LOUIS XIV ET SA COUR.

Caractère général de la littérature sous Louis XIV.- Tableau de la cour; Madame de Sévigné.

Caractère général de la littérature sous Louis XIV.

Corneille, Descartes, Pascal remplissent la première moitié du dix-septième siècle. Malgré la diversité qui fait leur génie, ces grands hommes ont entre eux une certaine parenté d'intelligence. Élan spiritualiste, simplicité dans la grandeur, verve contenue dans le sublime, tels sont les principaux caractères qu'ils possèdent en commun: on sent qu'une grave et majestueuse harmonie tend à s'établir entre les plus illustres représentants de la pensée française. Mais s'ils avaient déjà un lien d'unité dans l'esprit du siècle, ils n'avaient pas encore un centre dans le gouvernement. Cependant grandissait, au milieu des sanglantes frivolités de la Fronde, l'homme qui le premier devait donner à la France ce qu'elle désirait le plus, l'unité sévère qui fait sa force et sa gloire. La royauté, cette personnification matérielle d'un peuple, était alors la seule forme sous laquelle la nation pût se voir et se comprendre elle-même : Louis XIV fut l'expression la plus glorieuse de la royauté.
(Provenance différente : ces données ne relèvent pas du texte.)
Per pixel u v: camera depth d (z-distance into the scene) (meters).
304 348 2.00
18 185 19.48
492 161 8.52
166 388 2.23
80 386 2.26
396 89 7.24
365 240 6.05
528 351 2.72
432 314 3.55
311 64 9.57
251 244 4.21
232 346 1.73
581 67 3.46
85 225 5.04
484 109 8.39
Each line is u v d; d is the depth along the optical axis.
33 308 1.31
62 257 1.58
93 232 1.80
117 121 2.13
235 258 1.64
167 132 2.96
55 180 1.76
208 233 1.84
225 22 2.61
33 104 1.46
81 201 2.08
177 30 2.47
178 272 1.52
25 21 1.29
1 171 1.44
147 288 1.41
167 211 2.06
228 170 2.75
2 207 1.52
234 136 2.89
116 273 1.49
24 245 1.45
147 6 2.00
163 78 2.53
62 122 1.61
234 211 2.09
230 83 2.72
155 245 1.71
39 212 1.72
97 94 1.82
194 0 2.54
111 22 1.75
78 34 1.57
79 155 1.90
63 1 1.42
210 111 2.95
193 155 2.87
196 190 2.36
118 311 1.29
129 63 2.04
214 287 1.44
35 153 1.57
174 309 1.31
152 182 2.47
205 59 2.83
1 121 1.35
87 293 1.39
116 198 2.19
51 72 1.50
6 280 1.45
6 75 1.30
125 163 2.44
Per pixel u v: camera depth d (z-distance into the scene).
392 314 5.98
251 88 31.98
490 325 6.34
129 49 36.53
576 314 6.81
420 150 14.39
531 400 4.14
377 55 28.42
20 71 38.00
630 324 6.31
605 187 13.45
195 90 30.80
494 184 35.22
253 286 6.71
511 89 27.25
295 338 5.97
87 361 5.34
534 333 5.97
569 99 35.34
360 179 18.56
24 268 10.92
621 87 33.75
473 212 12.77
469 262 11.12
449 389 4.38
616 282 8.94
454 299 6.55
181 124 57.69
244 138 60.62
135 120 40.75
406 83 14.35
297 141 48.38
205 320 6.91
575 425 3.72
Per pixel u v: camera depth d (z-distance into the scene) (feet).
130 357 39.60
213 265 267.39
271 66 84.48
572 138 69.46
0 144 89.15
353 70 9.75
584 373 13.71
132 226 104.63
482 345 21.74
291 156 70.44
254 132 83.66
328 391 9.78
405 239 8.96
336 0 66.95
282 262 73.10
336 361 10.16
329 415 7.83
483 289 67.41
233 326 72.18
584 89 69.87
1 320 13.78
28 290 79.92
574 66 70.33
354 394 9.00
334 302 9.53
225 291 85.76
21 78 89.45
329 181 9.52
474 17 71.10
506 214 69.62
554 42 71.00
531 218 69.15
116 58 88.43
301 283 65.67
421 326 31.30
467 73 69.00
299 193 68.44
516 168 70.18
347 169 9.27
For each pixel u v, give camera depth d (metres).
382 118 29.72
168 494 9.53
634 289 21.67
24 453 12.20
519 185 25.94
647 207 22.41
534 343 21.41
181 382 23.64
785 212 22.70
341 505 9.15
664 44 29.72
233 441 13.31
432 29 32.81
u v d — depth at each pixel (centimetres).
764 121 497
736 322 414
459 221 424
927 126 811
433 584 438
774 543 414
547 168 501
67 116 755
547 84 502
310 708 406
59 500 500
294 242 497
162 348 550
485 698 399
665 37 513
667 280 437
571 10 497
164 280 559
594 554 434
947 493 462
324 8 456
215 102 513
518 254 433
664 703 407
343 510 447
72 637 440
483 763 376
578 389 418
Sa personne semblait faite pour son rôle sa taille, son port, sa beauté et sa grande mine annonçaient le souverain; une majesté naturelle accompagnait toutes ses actions et commandait le respect. Il suppléait par un grand sens au défaut de son éducation. Il avait surtout l'instinct du pouvoir, le besoin de diriger, la foi en soi-même, si nécessaire pour commander aux autres. Aussi prit-il possession sans défiance de toutes les forces vives de la nation. Il entra dans son siècle comme chez lui. Sa maxime fut toute contraire à celle

des tyrannies vulgaires; il voulut unir pour régner. Il concentra au pied de son trône tout ce qui était influence ou éclat: noblesse, fortune, science, génie, bravoure, vinrent comme autant de rayons briller autour de sa couronne. Le peuple, fatigué de la guerre civile, s'attacha au roi comme à son défenseur; la bourgeoisie aima volontiers ce maître de ses maîtres, qui lui garantissait, à défaut d'autres égalités, celle de l'obéissance.

L'aristocratie abandonna encore une fois, comme sous François Ier, ses ennuyeux châteaux pour l'élégante domesticité de la cour. Mais cette fois sa présence ne fut plus menaçante pour le pouvoir royal. Richelieu avait brisé pour jamais son orgueil; et la réaction avortée de la Fronde, cette révolution parlementaire dont la noblesse fit une émeute, lui avait prouvé à elle-même son impuissance. Désormais elle ne sera plus rien qu'avec et par le roi. Elle pourra devenir pour la France un fardeau : du moins elle ne sera plus un danger.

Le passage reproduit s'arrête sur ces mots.